Fernando Nascimento is an Assistant Professor in Digital and Computational Studies at Bowdoin College in Maine, teaching courses on the philosophy of technology and hermeneutics. His research is organized in three interconnected academic axes: ethics, hermeneutics, and digital technologies. Among his writings, he is the author of A Ricoeurian Approach to Digital Technologies: Digital Poetics and Practical Wisdom (forthcoming 2024) and co-author of Meaningful Technologies: How Digital Metaphors Change the Way We Think and Live (2023).
George Taylor is an emeritus professor of law at the University of Pittsburgh. He specializes in legal hermeneutics and hermeneutics more generally. He studied as a graduate student under Paul Ricoeur, and he is the co-editor of Ricoeur’s Lectures on Imagination and editor of his Lectures on Ideology and Utopia. He is also the co-editor of Reading Ricoeur Through Law and Gadamer and Ricoeur: Critical Horizons for Contemporary Hermeneutics. He has written on Ricoeur extensively.
David Utsler teaches philosophy at North Central Texas College. His work focuses on philosophical hermeneutics (especially Ricoeur and Gadamer), environmental philosophy, and critical theory. He co-edited and contributed to the first book devoted to the intersection of hermeneutics and environmental philosophy, Interpreting Nature: The Emerging Field of Environmental Hermeneutics (Fordham 2014). His forthcoming monograph, Paul Ricoeur and Environmental Philosophy: An Introductory Inquiry, will be published by Lexington Books in the series, Studies in the Thought of Paul Ricoeur. He is on the international research team for the collaborative project, Hermeneutics of Architecture: Dwelling in the Horizon of Finitude, sponsored by the International Institute for Hermeneutics, the University of Warsaw (Poland), and the University of Coimbra (Portugal). He is also the co-director for the International Association for Environmental Philosophy.

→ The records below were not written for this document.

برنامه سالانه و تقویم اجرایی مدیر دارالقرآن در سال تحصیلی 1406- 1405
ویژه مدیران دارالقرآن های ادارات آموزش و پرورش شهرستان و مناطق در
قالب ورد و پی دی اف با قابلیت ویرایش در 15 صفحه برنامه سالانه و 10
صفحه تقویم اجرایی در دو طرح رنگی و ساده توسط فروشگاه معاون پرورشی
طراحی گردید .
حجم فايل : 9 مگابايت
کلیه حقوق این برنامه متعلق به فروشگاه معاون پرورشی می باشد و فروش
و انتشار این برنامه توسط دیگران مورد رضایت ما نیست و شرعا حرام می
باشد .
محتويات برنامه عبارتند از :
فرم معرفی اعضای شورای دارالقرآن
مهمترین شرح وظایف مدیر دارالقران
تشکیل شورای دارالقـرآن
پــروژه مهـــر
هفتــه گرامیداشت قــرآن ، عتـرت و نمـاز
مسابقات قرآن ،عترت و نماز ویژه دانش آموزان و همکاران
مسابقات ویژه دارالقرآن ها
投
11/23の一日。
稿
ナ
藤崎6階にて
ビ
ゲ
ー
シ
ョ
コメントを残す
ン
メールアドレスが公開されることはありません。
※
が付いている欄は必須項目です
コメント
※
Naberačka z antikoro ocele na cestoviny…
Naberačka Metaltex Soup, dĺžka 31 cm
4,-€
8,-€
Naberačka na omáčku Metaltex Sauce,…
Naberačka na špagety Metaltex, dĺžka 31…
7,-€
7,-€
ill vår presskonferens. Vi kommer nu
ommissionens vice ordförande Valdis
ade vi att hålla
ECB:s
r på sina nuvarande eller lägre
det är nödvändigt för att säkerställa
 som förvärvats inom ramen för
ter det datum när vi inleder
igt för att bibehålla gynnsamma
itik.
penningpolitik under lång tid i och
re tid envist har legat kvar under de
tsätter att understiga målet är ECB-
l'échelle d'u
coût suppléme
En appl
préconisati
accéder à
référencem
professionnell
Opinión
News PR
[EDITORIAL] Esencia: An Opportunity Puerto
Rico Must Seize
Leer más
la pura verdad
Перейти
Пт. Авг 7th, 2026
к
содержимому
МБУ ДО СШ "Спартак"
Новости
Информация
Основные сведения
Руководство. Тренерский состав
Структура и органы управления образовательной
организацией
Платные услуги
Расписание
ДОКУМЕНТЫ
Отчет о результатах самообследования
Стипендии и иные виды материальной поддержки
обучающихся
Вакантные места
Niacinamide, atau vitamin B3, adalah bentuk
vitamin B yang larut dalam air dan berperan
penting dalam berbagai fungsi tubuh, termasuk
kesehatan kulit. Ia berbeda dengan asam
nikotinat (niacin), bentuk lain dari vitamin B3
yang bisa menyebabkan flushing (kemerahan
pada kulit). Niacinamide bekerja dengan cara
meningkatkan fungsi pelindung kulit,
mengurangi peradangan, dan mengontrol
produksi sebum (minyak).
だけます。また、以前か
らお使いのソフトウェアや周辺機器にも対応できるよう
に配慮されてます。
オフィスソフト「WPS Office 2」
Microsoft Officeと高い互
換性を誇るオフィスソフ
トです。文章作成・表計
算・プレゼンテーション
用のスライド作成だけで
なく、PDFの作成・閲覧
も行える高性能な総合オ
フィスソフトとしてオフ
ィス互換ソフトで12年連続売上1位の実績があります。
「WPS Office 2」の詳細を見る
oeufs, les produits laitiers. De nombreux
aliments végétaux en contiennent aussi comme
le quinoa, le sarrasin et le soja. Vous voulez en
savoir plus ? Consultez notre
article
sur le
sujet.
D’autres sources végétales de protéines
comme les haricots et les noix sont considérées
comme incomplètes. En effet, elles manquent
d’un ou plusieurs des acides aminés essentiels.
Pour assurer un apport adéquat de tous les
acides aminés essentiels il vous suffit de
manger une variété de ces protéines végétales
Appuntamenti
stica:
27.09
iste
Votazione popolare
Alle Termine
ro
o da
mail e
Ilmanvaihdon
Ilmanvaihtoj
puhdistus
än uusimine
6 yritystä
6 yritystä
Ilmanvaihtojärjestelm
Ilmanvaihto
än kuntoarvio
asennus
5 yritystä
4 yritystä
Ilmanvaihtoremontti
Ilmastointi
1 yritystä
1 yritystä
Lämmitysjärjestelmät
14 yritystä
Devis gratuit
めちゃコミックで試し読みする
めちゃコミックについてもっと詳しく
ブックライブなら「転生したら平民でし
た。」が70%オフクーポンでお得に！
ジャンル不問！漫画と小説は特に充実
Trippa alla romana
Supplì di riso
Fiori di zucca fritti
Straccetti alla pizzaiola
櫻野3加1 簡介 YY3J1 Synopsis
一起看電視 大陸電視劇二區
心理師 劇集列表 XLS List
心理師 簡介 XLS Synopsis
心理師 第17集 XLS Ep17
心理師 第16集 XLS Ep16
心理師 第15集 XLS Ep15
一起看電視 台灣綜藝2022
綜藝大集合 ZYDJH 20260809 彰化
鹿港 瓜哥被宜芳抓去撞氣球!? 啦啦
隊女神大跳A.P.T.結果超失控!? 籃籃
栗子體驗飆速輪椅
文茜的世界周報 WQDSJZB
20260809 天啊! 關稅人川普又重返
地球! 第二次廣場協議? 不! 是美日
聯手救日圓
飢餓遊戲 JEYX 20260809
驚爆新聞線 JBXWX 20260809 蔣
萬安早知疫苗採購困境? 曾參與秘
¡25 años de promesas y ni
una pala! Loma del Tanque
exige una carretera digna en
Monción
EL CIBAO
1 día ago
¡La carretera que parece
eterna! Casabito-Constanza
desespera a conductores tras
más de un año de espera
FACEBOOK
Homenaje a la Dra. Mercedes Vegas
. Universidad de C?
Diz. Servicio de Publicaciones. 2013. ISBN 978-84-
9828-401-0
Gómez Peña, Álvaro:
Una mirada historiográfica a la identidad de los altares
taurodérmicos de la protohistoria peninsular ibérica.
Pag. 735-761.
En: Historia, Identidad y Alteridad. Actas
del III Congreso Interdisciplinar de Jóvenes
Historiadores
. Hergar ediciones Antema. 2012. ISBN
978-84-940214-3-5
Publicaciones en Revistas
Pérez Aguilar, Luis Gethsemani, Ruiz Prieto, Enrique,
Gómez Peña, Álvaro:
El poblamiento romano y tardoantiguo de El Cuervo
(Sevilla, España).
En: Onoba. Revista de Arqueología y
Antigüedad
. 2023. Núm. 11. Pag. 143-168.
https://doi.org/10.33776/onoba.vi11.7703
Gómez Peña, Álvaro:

Maria Cristina Clorinda Vendra is assistant professor at the University Jan-Evangelista-Purkyně in Ústí nad Labem (Czech Republic). She previously worked as a postdoctoral researcher at the Institute of Philosophy of the Czech Academy of Sciences (CAS) in Prague. She is currently involved as a member of the research project, “The Face of Nature in Contemporary French Phenomenology: Challenges of New Metaethics and Ecology,” funded by the Czech Science Foundation. She has published articles and book chapters on Ricoeur’s thought and has participated in numerous international conferences and workshops in Europe, the United States, and Canada. She is presently serving as European Director for the Society for Ricœur Studies. Her scholarly interests include ecophenomenology, environmental hermeneutics, ecological ethics, and social philosophy.